Work request »
Reproduce the source text of every record below character for character. Leave the pictures out of your answer.

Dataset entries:
-.-.-
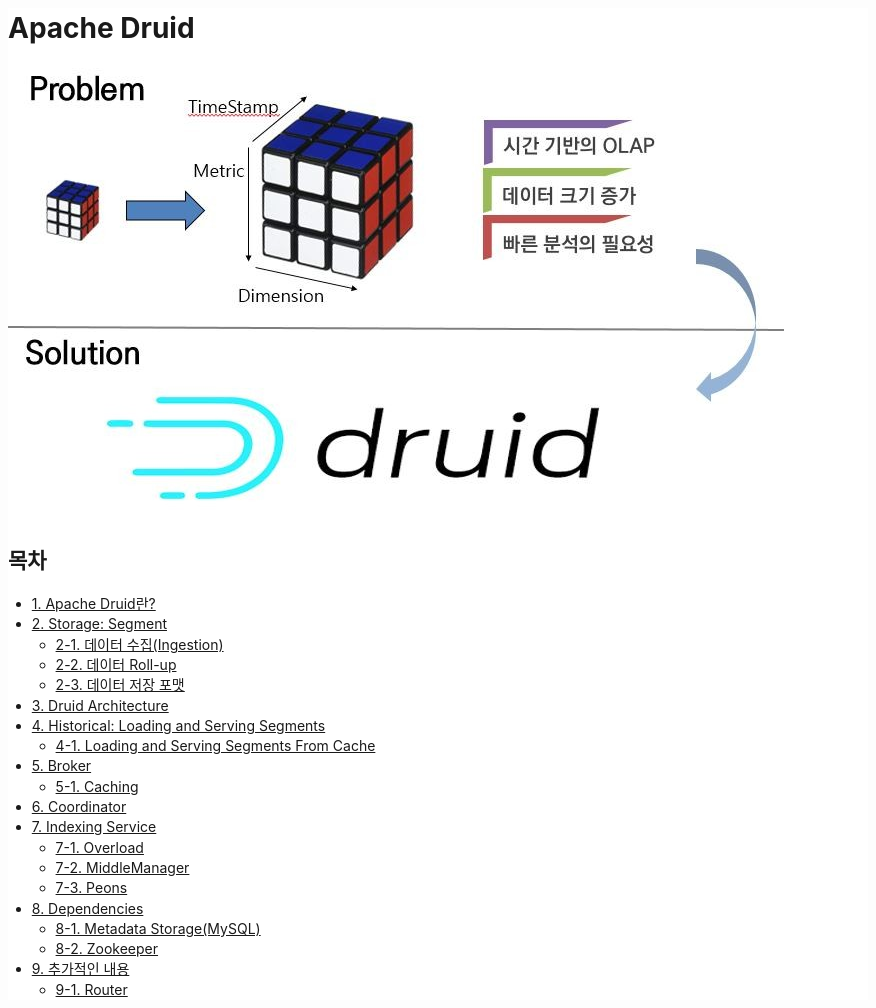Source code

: # Apache Druid

![Apache_Druid](./img/2023_07_28/apache_druid.png)

## **목차**
- [1. Apache Druid란?](#1)
- [2. Storage: Segment](#2)
    - [2-1. 데이터 수집(Ingestion)](#2-1)
    - [2-2. 데이터 Roll-up](#2-2)
    - [2-3. 데이터 저장 포맷](#2-3)
- [3. Druid Architecture](#3)
- [4. Historical: Loading and Serving Segments](#4)
    - [4-1. Loading and Serving Segments From Cache](#4-1)
- [5. Broker](#5)
    - [5-1. Caching](#5-1)
- [6. Coordinator](#6)
- [7. Indexing Service](#7)
    - [7-1. Overload](#7-1)
    - [7-2. MiddleManager](#7-2)
    - [7-3. Peons](#7-3)
- [8. Dependencies](#8)
    - [8-1. Metadata Storage(MySQL)](#8-1)
    - [8-2. Zookeeper](#8-2)
- [9. 추가적인 내용](#9)
    - [9-1. Router](#9-1)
-.-.-
Output below »
Source code

: # Apache Druid

![Apache_Druid](./img/2023_07_28/apache_druid.png)

## **목차**
- [1. Apache Druid란?](#1)
- [2. Storage: Segment](#2)
    - [2-1. 데이터 수집(Ingestion)](#2-1)
    - [2-2. 데이터 Roll-up](#2-2)
    - [2-3. 데이터 저장 포맷](#2-3)
- [3. Druid Architecture](#3)
- [4. Historical: Loading and Serving Segments](#4)
    - [4-1. Loading and Serving Segments From Cache](#4-1)
- [5. Broker](#5)
    - [5-1. Caching](#5-1)
- [6. Coordinator](#6)
- [7. Indexing Service](#7)
    - [7-1. Overload](#7-1)
    - [7-2. MiddleManager](#7-2)
    - [7-3. Peons](#7-3)
- [8. Dependencies](#8)
    - [8-1. Metadata Storage(MySQL)](#8-1)
    - [8-2. Zookeeper](#8-2)
- [9. 추가적인 내용](#9)
    - [9-1. Router](#9-1)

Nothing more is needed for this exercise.